Matthew Walton

University of Queensland

From the entrant’s submission:

An adaptive reuse of Toowong Village Carpark in Brisbane, Australia, as a social condenser in a ‘fictional’ future that has caused cities to become decentralised due to a series of future pandemics. Due to skyrocketing fuel prices, public transport and cycleways become the main method for travel. Abandoned carparks are used to connect cycleways, provide community facilities, sporting facilities, and public spaces. Dubbed the, ‘Subtropical Boulevard’, the site acts as a connection point over the invisible and visible walls created by Coronation Drive. The existing fabric and character are still apparent in these once underutilised spaces.

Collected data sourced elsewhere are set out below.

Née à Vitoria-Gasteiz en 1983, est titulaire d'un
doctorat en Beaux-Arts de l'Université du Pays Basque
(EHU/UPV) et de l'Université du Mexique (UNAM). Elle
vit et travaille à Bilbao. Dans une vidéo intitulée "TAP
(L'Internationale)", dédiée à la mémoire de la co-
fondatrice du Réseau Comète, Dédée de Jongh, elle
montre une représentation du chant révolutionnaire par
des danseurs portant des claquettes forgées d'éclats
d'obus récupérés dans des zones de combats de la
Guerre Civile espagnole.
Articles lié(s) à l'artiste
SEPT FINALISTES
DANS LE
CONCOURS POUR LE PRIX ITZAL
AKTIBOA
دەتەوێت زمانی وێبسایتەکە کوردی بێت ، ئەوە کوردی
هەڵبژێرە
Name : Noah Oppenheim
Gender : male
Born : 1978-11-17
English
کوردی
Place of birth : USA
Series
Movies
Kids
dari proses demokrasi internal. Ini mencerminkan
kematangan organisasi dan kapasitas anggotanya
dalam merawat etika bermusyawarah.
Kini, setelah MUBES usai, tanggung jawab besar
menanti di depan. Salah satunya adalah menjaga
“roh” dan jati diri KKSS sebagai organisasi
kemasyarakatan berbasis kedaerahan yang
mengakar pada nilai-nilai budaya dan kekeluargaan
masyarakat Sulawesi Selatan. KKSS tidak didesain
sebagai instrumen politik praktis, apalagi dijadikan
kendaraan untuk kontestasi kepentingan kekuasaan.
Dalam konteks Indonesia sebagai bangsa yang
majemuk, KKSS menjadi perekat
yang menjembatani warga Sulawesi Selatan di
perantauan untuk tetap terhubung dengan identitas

Through a series of interventions, a site which becomes quite desolate in the future due to decentralisation will be activated for public use. The context around the project’s conception, within the heart of lockdown mid-2020, provides a highly relevant approach to an increasingly decentralised future for major cities. What if car use is reduced by 90 per cent due to working from home and increasingly walkable micro-communities? How can architecture assist in adapting deserted carparks to be used in a new way that best serves the community? This project aims to answer these questions.

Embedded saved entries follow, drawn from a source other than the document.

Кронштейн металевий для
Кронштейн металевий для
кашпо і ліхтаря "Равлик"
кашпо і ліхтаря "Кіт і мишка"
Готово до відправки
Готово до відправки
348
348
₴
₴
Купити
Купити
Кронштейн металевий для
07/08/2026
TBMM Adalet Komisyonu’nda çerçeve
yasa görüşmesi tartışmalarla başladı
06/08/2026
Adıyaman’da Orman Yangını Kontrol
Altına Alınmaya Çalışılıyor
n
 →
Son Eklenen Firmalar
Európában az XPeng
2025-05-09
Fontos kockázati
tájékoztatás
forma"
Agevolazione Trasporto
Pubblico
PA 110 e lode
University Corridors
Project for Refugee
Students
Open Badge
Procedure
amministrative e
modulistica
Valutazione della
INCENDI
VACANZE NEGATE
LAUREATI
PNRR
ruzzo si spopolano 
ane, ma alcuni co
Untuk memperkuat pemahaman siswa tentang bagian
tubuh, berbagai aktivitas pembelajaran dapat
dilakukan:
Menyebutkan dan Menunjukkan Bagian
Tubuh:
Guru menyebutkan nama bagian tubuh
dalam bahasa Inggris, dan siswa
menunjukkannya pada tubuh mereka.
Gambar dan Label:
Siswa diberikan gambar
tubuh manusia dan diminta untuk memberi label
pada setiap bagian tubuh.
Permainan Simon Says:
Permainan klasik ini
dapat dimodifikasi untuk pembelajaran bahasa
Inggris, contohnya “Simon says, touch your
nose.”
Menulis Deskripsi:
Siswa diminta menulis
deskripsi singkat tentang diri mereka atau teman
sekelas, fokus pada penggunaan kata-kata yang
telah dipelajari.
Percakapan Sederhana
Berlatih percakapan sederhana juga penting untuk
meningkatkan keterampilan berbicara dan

This project aims to stretch across scales and beyond architectural expression, to provide a tangible impact for the community. Beyond buildings; the project suggests community facilities that assist with metal and physical challenges, along with urban agriculture, to meet immediate needs for food in a global environment where transporting produce becomes inhibiting. Beyond the macro scale of the city, the project also aims to resolve highly technical details as a small scale. This results in humane spaces which are both inhabitable and architecturally engaging.